WORK ITEM: Write the following entries out again exactly, skipping each image.
--- DATA SHOWN Enclosed Below ---
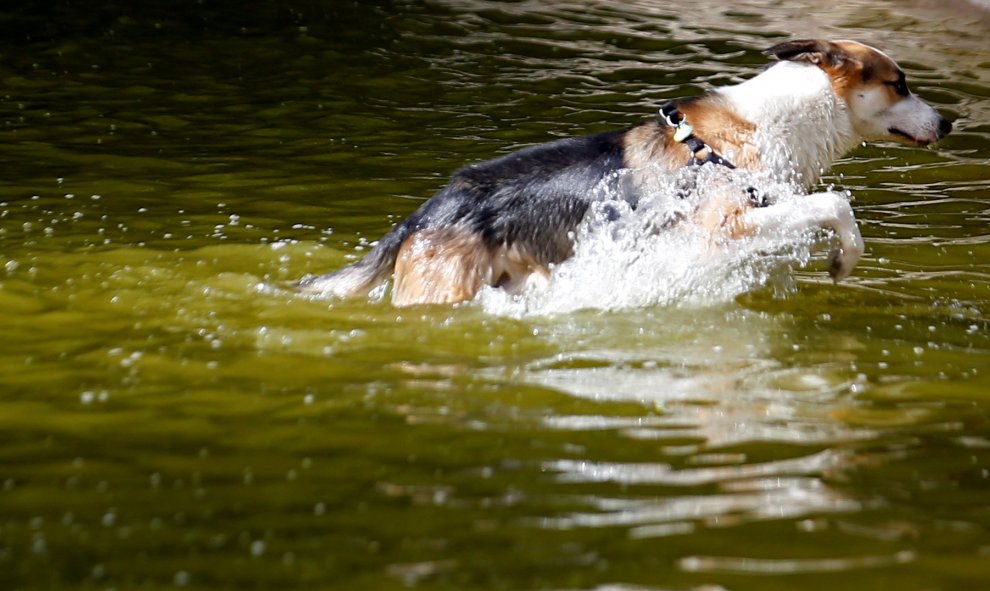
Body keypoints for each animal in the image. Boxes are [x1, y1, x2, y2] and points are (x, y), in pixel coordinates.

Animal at [296, 38, 952, 306]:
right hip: (440, 293)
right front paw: (843, 259)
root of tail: (428, 213)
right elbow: (835, 204)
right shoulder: (726, 225)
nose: (948, 123)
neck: (777, 121)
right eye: (899, 84)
--- End of Enclosed DATA SHOWN ---
TASK SOLUTION:
Body keypoints for each animal in the image. Boxes are [x1, y1, x2, y2] and points are (x, y), in pixel coordinates.

Animal at [296, 38, 952, 306]:
right hip: (440, 293)
right front paw: (843, 259)
root of tail: (428, 213)
right elbow: (835, 204)
right shoulder: (726, 225)
nose: (948, 123)
neck: (777, 121)
right eye: (899, 84)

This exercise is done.